What’s Self-Driving is the Hype

And I agree with Holman Jenkins’s observations about self-driving cars in his Wall Street Journal column:

It was clear even then what was really going on. Public and press were head over heels for autonomous vehicles. An irresistible, almost mandatory marketing opportunity was born. Google, for the tens of millions it has spent on self-driving runabouts, reaped billions in publicity of the kind that can’t be bought with any advertising budget.

Uber had a perfectly good thing going with ride-sharing, but felt the need to boost its gee-whiz quotient by becoming an autonomous-vehicle pioneer.
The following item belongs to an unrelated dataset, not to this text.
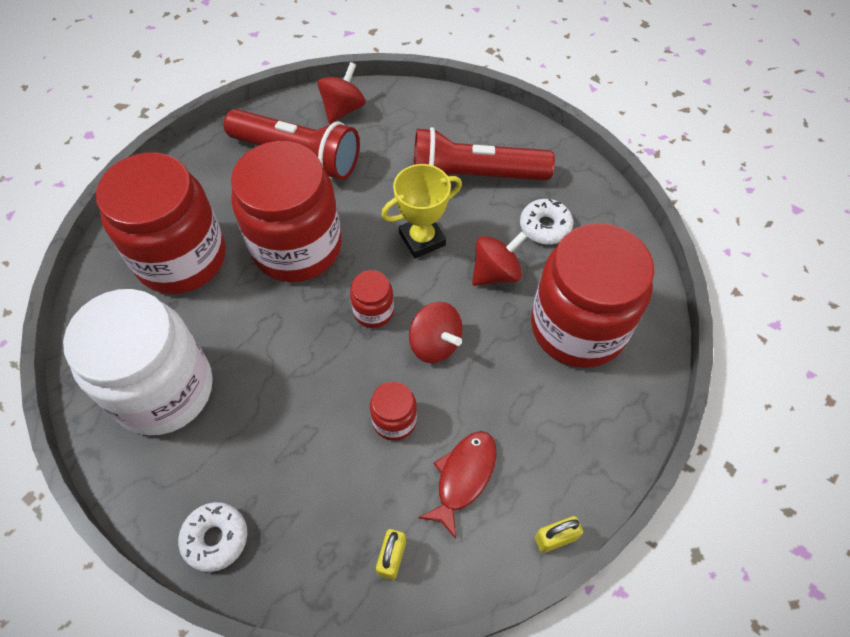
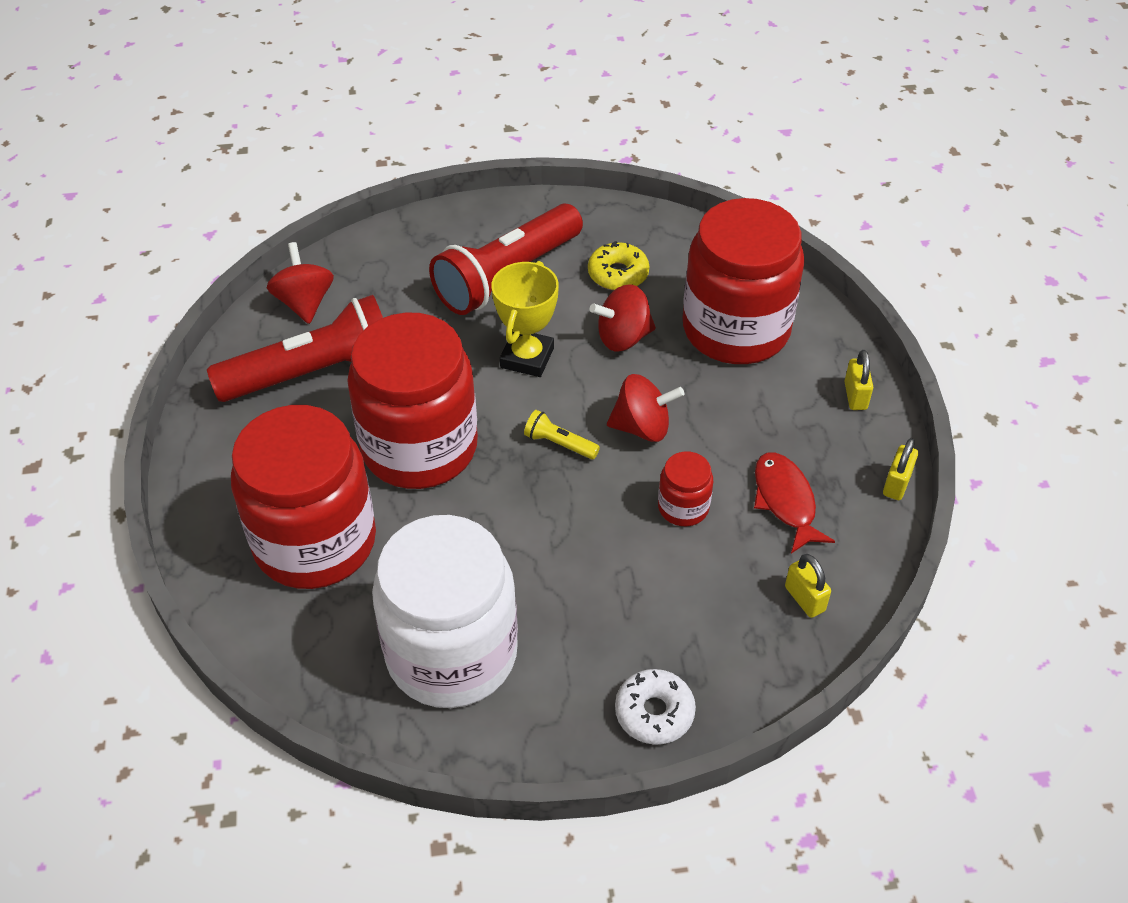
camera: 45 degrees left, 10 degrees down
(373, 311) = (559, 444): red jar -> yellow flashlight
(496, 273) = (623, 338): red spinning top -> red spinning top turned 120 degrees counterclockwise
(545, 226) = (618, 274): white donut -> yellow donut
(605, 446) = (855, 396): none -> yellow padlock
Apple managed to create a still-vibrating buzz for itself in early 2015 simply by placing a few ads for automotive engineers and leaking word that it was working on a car.

This rising tide lifted many dubious boats. Academics soared to instant prominence by prescribing a universal basic income as the solution for a world where robots suddenly have all the jobs. Traditional car companies like Ford and General Motors , meanwhile, scrambled to brand themselves with autonomous-mobility credibility in hopes of obtaining a sliver of the stock-market favor accruing to Tesla, Apple and Google.

Lately, with signals from its industry sources, the press has finally decided to acknowledge that the autonomous car isn’t just around the corner. It can’t handle inclement weather. It can’t reliably tell a plastic bag blowing across the road from a child on a bicycle and won’t be able to soon.

Waymo, Google’s self-driving sibling, is reportedly set to launch an experiment in commercial service this month restricted to the meticulously mapped roads around its test city of Phoenix. There will still be a human employee on board, and don’t expect Waymo to venture out on Phoenix’s occasional rainy day. Axios, that breathless compendium, now admits after launching its own autonomous vehicle newsletter that true self-driving cars are still “10, 20, 50 years” away.

Toyota was right. For the foreseeable future, autonomous features will mainly serve to stop us from screwing up.

Back during the California Gold Rush of 1849 fortunes were made but most of the big fortunes weren’t made by striking gold. They were made by selling tools and other supplies to miners. I think the same is true for self-driving vehicles and artificial intelligence more generally as it has been for eCommerce. The real money is being made by people who are selling the tools to enable people to do it not by the people who are doing it.

Consequently, when Amazon, Apple, or Google tout the imminence of self-driving vehicles, hold onto your wallet.

1 comment… add one
  • CuriousOnlooker Link

    On the other hand; Google is moving their trials to charge customers. They wouldn’t do that unless they have confidence in the safety of their product.

    I do not think it will be tech companies that win the autonomous vehicle race; that will be the traditional auto makers. For the auto makers; this is life or death; for the tech companies, it is not.

    But it does raise a question of if there is a business need on managing an autonomous or semi autonomous vehicle fleet. That’s a skill neither the auto makers or the tech companies are good at.